Asymptotic Dirichlet problems in warped products

TL;DR

This paper investigates the existence and non-existence of Killing graphs with prescribed mean curvature in warped product manifolds, providing new gradient estimates and solving the asymptotic Dirichlet problem under various curvature conditions.

Contribution

It introduces new existence results for Killing graphs with prescribed boundary and mean curvature, along with improved gradient estimates and non-existence results based on curvature and growth conditions.

Findings

Existence of Killing graphs with prescribed boundary under certain curvature assumptions.

Improved uniform interior gradient estimates for solutions.

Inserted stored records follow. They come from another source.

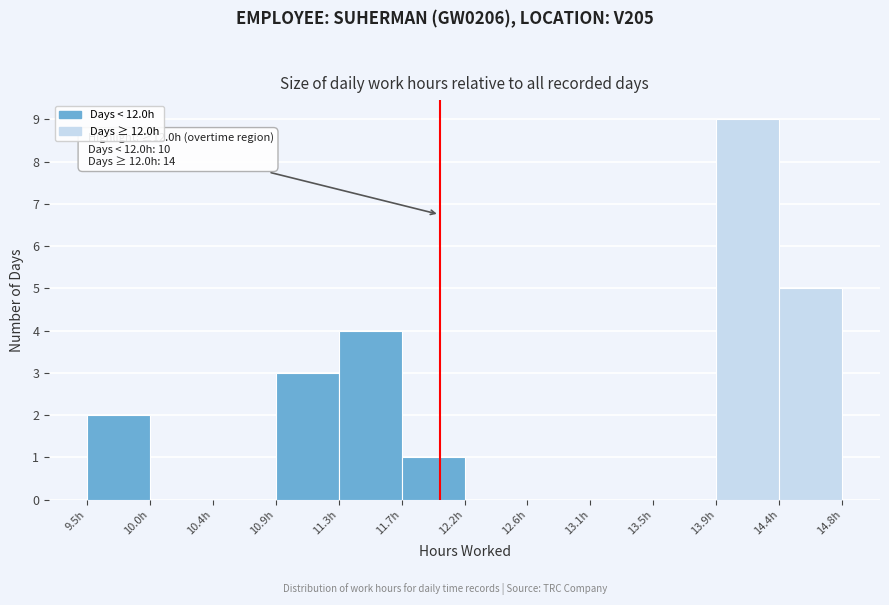

Over which range of the x-axis is the bar tallest?

13.95 to 14.40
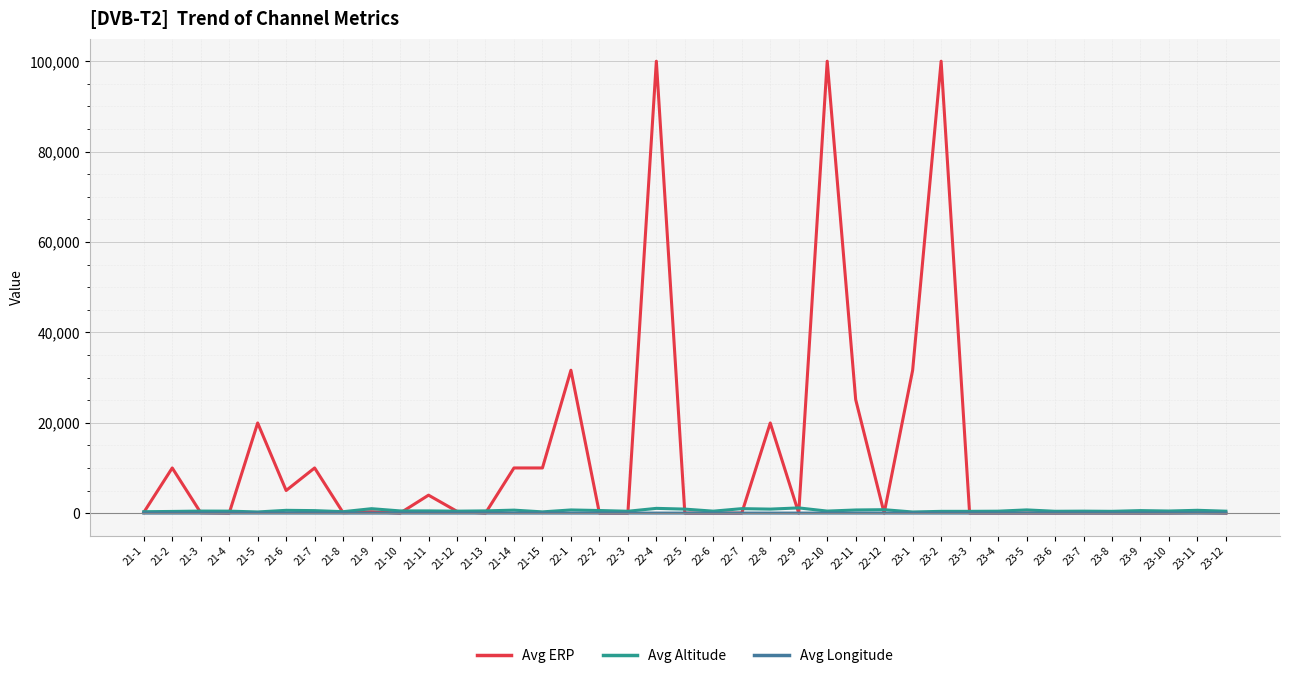

What is the highest value of the Avg ERP series?

100000.0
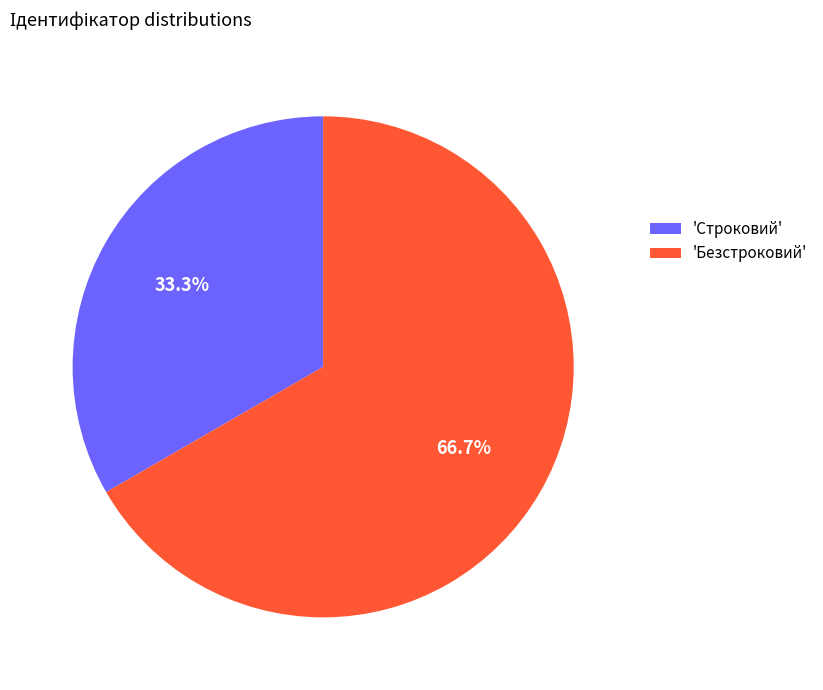

To the nearest percent, what is the average slice percentage?

50%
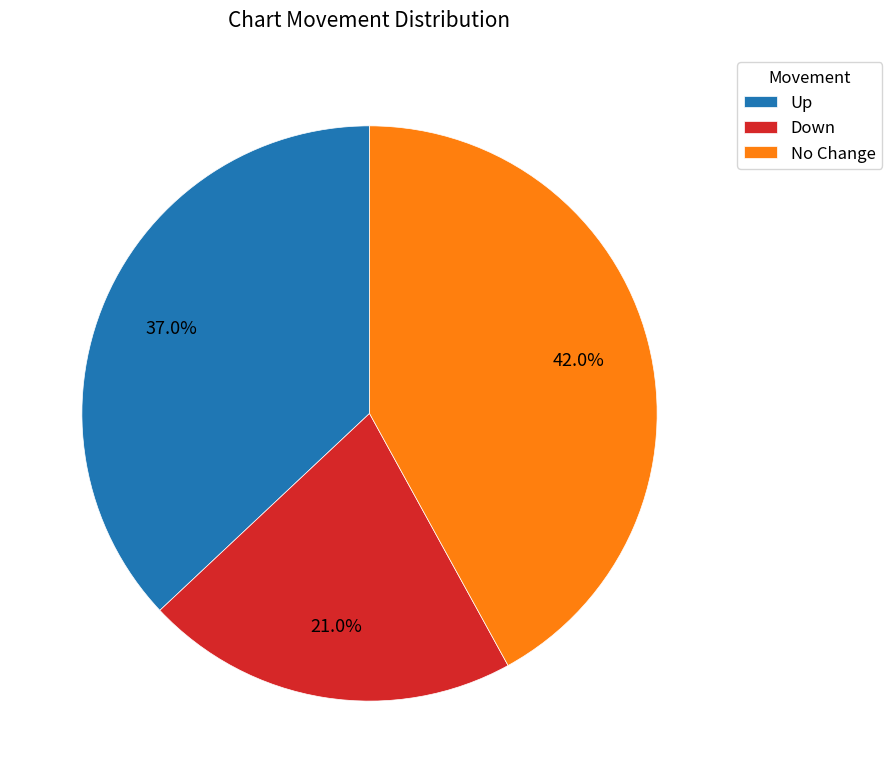

Does any single category account for the majority?

No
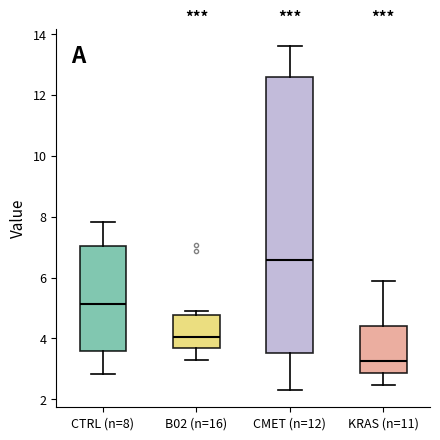

Reading left to right, read every box against the y-axis: the position of its median line, the range the box covers, and the ends of its whiskers. The values are not printed on the chart, so give them approximately, as read against the axis.

CTRL (n=8): median 5.2, box 3.6 to 7.0, whiskers 2.8 to 7.8
B02 (n=16): median 4.0, box 3.6 to 4.8, whiskers 3.4 to 5.0
CMET (n=12): median 6.6, box 3.6 to 12.6, whiskers 2.4 to 13.6
KRAS (n=11): median 3.2, box 2.8 to 4.4, whiskers 2.4 to 6.0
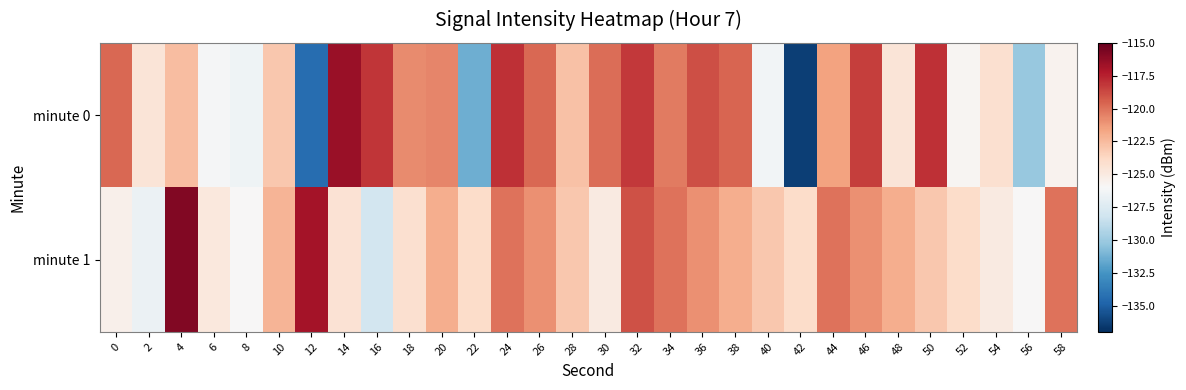

Between 10 and 52, which is larger?

10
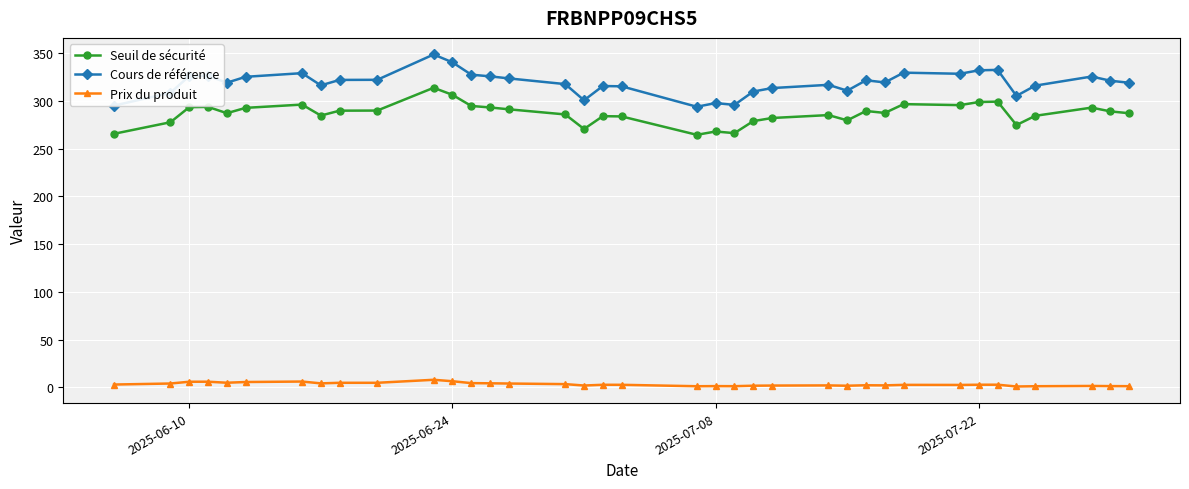

Which series has the widest spread of values?

Cours de référence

Non-existence results when mean curvature grows too fast.

Abstract

We study the asymptotic Dirichlet problem for Killing graphs with prescribed mean curvature $H$ in warped product manifolds $M\times_\varrho \mathbb{R}$. In the first part of the paper, we prove the existence of Killing graphs with prescribed boundary on geodesic balls under suitable assumptions on $H$ and the mean curvature of the Killing cylinders over geodesic spheres. In the process we obtain a uniform interior gradient estimate improving previous results by Dajczer and de Lira. In the second part we solve the asymptotic Dirichlet problem in a large class of manifolds whose sectional curvatures are allowed to go to $0$ or to $-\infty$ provided that $H$satisfies certain bounds with respect to the sectional curvatures of $M$ and the norm of the Killing vector field. Finally we obtain non-existence results if the prescribed mean curvature function $H$ grows too fast.